Content starts
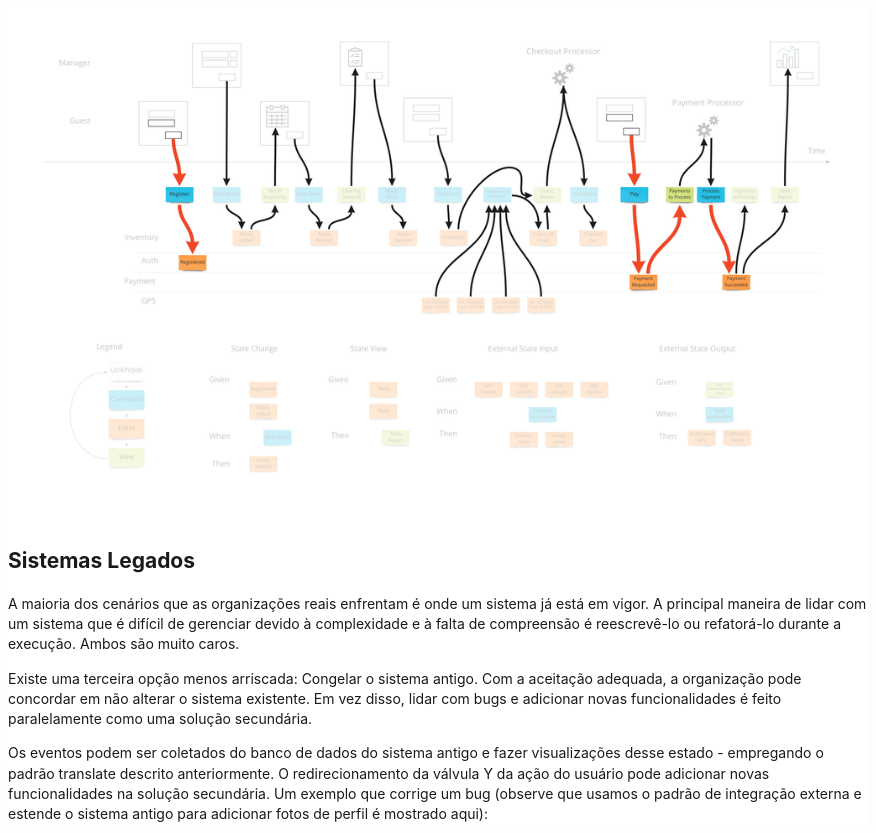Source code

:![seguranca](./doc/img/arrows_large.jpg)

## Sistemas Legados

A maioria dos cenários que as organizações reais enfrentam é onde um sistema já está em vigor. A principal maneira de lidar com um sistema que é difícil de gerenciar devido à complexidade e à falta de compreensão é reescrevê-lo ou refatorá-lo durante a execução. Ambos são muito caros.

Existe uma terceira opção menos arriscada: Congelar o sistema antigo. Com a aceitação adequada, a organização pode concordar em não alterar o sistema existente. Em vez disso, lidar com bugs e adicionar novas funcionalidades é feito paralelamente como uma solução secundária.

Os eventos podem ser coletados do banco de dados do sistema antigo e fazer visualizações desse estado - empregando o padrão translate descrito anteriormente. O redirecionamento da válvula Y da ação do usuário pode adicionar novas funcionalidades na solução secundária. Um exemplo que corrige um bug (observe que usamos o padrão de integração externa e estende o sistema antigo para adicionar fotos de perfil é mostrado aqui):

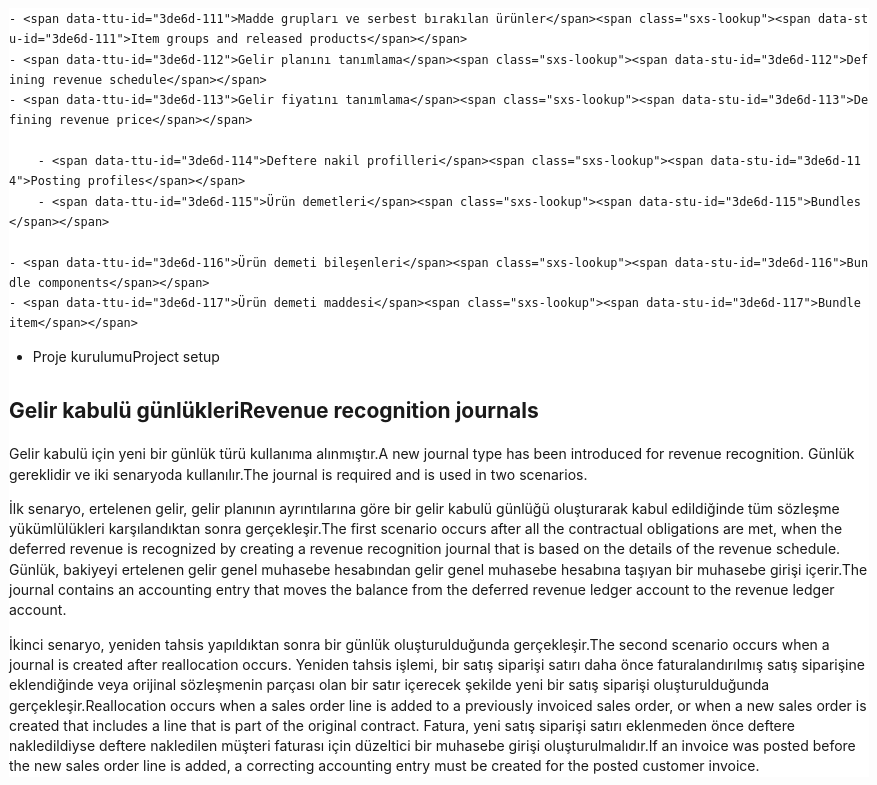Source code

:    - <span data-ttu-id="3de6d-111">Madde grupları ve serbest bırakılan ürünler</span><span class="sxs-lookup"><span data-stu-id="3de6d-111">Item groups and released products</span></span>
    - <span data-ttu-id="3de6d-112">Gelir planını tanımlama</span><span class="sxs-lookup"><span data-stu-id="3de6d-112">Defining revenue schedule</span></span>
    - <span data-ttu-id="3de6d-113">Gelir fiyatını tanımlama</span><span class="sxs-lookup"><span data-stu-id="3de6d-113">Defining revenue price</span></span>

        - <span data-ttu-id="3de6d-114">Deftere nakil profilleri</span><span class="sxs-lookup"><span data-stu-id="3de6d-114">Posting profiles</span></span>
        - <span data-ttu-id="3de6d-115">Ürün demetleri</span><span class="sxs-lookup"><span data-stu-id="3de6d-115">Bundles</span></span>

    - <span data-ttu-id="3de6d-116">Ürün demeti bileşenleri</span><span class="sxs-lookup"><span data-stu-id="3de6d-116">Bundle components</span></span>
    - <span data-ttu-id="3de6d-117">Ürün demeti maddesi</span><span class="sxs-lookup"><span data-stu-id="3de6d-117">Bundle item</span></span>

- <span data-ttu-id="3de6d-118">Proje kurulumu</span><span class="sxs-lookup"><span data-stu-id="3de6d-118">Project setup</span></span>

## <a name="revenue-recognition-journals"></a><span data-ttu-id="3de6d-119">Gelir kabulü günlükleri</span><span class="sxs-lookup"><span data-stu-id="3de6d-119">Revenue recognition journals</span></span>

<span data-ttu-id="3de6d-120">Gelir kabulü için yeni bir günlük türü kullanıma alınmıştır.</span><span class="sxs-lookup"><span data-stu-id="3de6d-120">A new journal type has been introduced for revenue recognition.</span></span> <span data-ttu-id="3de6d-121">Günlük gereklidir ve iki senaryoda kullanılır.</span><span class="sxs-lookup"><span data-stu-id="3de6d-121">The journal is required and is used in two scenarios.</span></span>

<span data-ttu-id="3de6d-122">İlk senaryo, ertelenen gelir, gelir planının ayrıntılarına göre bir gelir kabulü günlüğü oluşturarak kabul edildiğinde tüm sözleşme yükümlülükleri karşılandıktan sonra gerçekleşir.</span><span class="sxs-lookup"><span data-stu-id="3de6d-122">The first scenario occurs after all the contractual obligations are met, when the deferred revenue is recognized by creating a revenue recognition journal that is based on the details of the revenue schedule.</span></span> <span data-ttu-id="3de6d-123">Günlük, bakiyeyi ertelenen gelir genel muhasebe hesabından gelir genel muhasebe hesabına taşıyan bir muhasebe girişi içerir.</span><span class="sxs-lookup"><span data-stu-id="3de6d-123">The journal contains an accounting entry that moves the balance from the deferred revenue ledger account to the revenue ledger account.</span></span>

<span data-ttu-id="3de6d-124">İkinci senaryo, yeniden tahsis yapıldıktan sonra bir günlük oluşturulduğunda gerçekleşir.</span><span class="sxs-lookup"><span data-stu-id="3de6d-124">The second scenario occurs when a journal is created after reallocation occurs.</span></span> <span data-ttu-id="3de6d-125">Yeniden tahsis işlemi, bir satış siparişi satırı daha önce faturalandırılmış satış siparişine eklendiğinde veya orijinal sözleşmenin parçası olan bir satır içerecek şekilde yeni bir satış siparişi oluşturulduğunda gerçekleşir.</span><span class="sxs-lookup"><span data-stu-id="3de6d-125">Reallocation occurs when a sales order line is added to a previously invoiced sales order, or when a new sales order is created that includes a line that is part of the original contract.</span></span> <span data-ttu-id="3de6d-126">Fatura, yeni satış siparişi satırı eklenmeden önce deftere nakledildiyse deftere nakledilen müşteri faturası için düzeltici bir muhasebe girişi oluşturulmalıdır.</span><span class="sxs-lookup"><span data-stu-id="3de6d-126">If an invoice was posted before the new sales order line is added, a correcting accounting entry must be created for the posted customer invoice.</span></span>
Content ends
**The task**
Update the lines from the one containing "Os eventos podem" through the one containing "in two scenarios.</span></span>", replacing "Posting profiles" with "Posting configurations" and leaving everything else unchanged. Omit the pictures from the output.

**Exercise answer**
Os eventos podem ser coletados do banco de dados do sistema antigo e fazer visualizações desse estado - empregando o padrão translate descrito anteriormente. O redirecionamento da válvula Y da ação do usuário pode adicionar novas funcionalidades na solução secundária. Um exemplo que corrige um bug (observe que usamos o padrão de integração externa e estende o sistema antigo para adicionar fotos de perfil é mostrado aqui):

Source code

:    - <span data-ttu-id="3de6d-111">Madde grupları ve serbest bırakılan ürünler</span><span class="sxs-lookup"><span data-stu-id="3de6d-111">Item groups and released products</span></span>
    - <span data-ttu-id="3de6d-112">Gelir planını tanımlama</span><span class="sxs-lookup"><span data-stu-id="3de6d-112">Defining revenue schedule</span></span>
    - <span data-ttu-id="3de6d-113">Gelir fiyatını tanımlama</span><span class="sxs-lookup"><span data-stu-id="3de6d-113">Defining revenue price</span></span>

        - <span data-ttu-id="3de6d-114">Deftere nakil profilleri</span><span class="sxs-lookup"><span data-stu-id="3de6d-114">Posting configurations</span></span>
        - <span data-ttu-id="3de6d-115">Ürün demetleri</span><span class="sxs-lookup"><span data-stu-id="3de6d-115">Bundles</span></span>

    - <span data-ttu-id="3de6d-116">Ürün demeti bileşenleri</span><span class="sxs-lookup"><span data-stu-id="3de6d-116">Bundle components</span></span>
    - <span data-ttu-id="3de6d-117">Ürün demeti maddesi</span><span class="sxs-lookup"><span data-stu-id="3de6d-117">Bundle item</span></span>

- <span data-ttu-id="3de6d-118">Proje kurulumu</span><span class="sxs-lookup"><span data-stu-id="3de6d-118">Project setup</span></span>

## <a name="revenue-recognition-journals"></a><span data-ttu-id="3de6d-119">Gelir kabulü günlükleri</span><span class="sxs-lookup"><span data-stu-id="3de6d-119">Revenue recognition journals</span></span>

<span data-ttu-id="3de6d-120">Gelir kabulü için yeni bir günlük türü kullanıma alınmıştır.</span><span class="sxs-lookup"><span data-stu-id="3de6d-120">A new journal type has been introduced for revenue recognition.</span></span> <span data-ttu-id="3de6d-121">Günlük gereklidir ve iki senaryoda kullanılır.</span><span class="sxs-lookup"><span data-stu-id="3de6d-121">The journal is required and is used in two scenarios.</span></span>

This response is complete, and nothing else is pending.